Actually, we can apply the procedure to all real polynomials without no real roots since their roots are symmetrical to the real axis. However, only when the factorization requires algebraics less complicated than the roots of the polynomial simplifies the problem. Indeed, in most cases we just need $i$ (so the result is just a rational multiple of $\pi$).

---

I wrote a Mathematica code to evaluate similar integrals

rint::fef = "Method not suitable";
Options[rint] = {Extension -> {I}};
rint[p_, x_, OptionsPattern[]] := Module[{num, den, prfl, apl},
  If[Limit[x p, x -> Infinity] != 0, 
   Message[Integrate::"idiv", p, {-\[Infinity], \[Infinity]}],
   {num, den} = NumeratorDenominator[Simplify@p];
   If[PolynomialQ[num, x] && PolynomialQ[den, x],
    prfl = 
     Select[Rest@FactorList[den, Extension -> OptionValue[Extension]],
       And @@ (Solve[#[[1]] == 0, x] // Values // Flatten // Im // 
          Positive) &];
    If[Length[prfl] == 0, Message[rint::fef],
     apl = 
      List @@ (Apart@Factor[p, Extension -> OptionValue[Extension]]);
     2 Pi I Sum[
         Cases[t[[1]]/Coefficient[t[[1]], x, Exponent[t[[1]], x]] apl,
           X_ /; PolynomialQ[X, x] :> 
           Coefficient[X, x, Exponent[X, x]]], {t, prfl}][[1]] // 
      Simplify
     ]
    , Message[rint::fef]]
   ]]

You can enter rint[(1 - 5 x^2 + 9 x^4 - 4 x^6 + x^8)/( 1 - 8 x^2 + 26 x^4 - 42 x^6 + 37 x^8 - 10 x^10 + x^12), x] to get OP's integral, or play around with similar ones on the site.

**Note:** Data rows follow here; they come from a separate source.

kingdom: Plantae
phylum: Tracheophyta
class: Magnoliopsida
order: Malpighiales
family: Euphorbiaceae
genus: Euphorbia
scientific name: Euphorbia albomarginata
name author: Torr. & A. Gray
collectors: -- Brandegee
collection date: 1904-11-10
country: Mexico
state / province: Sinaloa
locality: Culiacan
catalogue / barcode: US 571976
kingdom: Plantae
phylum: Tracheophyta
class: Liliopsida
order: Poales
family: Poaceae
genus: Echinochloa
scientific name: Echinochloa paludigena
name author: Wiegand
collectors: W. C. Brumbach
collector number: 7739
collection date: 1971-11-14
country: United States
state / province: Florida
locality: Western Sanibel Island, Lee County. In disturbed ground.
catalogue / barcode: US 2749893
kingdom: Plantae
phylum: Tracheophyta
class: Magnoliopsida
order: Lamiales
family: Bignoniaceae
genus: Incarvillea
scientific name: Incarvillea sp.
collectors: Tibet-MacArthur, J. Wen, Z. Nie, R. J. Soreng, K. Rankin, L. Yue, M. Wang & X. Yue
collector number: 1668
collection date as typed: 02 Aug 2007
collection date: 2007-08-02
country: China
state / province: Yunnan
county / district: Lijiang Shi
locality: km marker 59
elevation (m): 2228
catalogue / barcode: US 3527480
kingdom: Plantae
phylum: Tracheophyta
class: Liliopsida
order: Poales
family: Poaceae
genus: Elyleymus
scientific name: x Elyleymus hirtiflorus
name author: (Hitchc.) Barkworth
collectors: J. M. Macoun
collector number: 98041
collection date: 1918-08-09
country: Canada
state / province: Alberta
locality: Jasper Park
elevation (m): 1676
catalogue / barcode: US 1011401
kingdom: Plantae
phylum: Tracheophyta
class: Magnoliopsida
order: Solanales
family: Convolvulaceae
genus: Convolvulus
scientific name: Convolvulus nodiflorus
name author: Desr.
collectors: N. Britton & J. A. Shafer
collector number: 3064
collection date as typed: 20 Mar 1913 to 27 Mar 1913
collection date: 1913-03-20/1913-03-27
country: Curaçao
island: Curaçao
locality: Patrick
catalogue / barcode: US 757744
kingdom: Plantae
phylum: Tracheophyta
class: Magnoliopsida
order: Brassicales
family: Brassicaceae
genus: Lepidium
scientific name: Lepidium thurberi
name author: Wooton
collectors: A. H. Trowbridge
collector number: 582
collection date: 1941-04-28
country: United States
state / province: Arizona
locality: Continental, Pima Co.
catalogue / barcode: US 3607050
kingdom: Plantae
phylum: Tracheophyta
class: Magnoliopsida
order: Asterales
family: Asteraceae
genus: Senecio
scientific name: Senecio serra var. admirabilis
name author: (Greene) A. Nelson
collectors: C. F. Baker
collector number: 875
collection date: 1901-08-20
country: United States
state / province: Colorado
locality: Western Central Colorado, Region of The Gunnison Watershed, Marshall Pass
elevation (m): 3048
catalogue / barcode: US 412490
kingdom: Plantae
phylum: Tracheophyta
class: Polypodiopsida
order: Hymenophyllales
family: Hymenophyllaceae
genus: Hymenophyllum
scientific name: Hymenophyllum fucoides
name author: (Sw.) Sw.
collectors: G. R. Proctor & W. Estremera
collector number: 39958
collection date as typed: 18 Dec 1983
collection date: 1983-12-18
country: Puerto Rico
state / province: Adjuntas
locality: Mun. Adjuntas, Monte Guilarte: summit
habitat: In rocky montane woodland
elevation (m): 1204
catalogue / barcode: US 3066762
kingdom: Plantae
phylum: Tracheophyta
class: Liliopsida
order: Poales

The algorithm will output the result or state that the method fails. If the latter occurs and the integral indeed converges, you may analyze the roots and possibly find some simple algebraics to do the factorization, then simply add it to the Extension option. For example, rint[x^2/(1 + 6 x^2 + x^4)^2, x] fails, while rint[x^2/(1 + 6 x^2 + x^4)^2, x, Extension -> {I, Sqrt[2]}] does the job.

I am not good at Mathematica, so if you find any flaws or have any suggestions please inform me.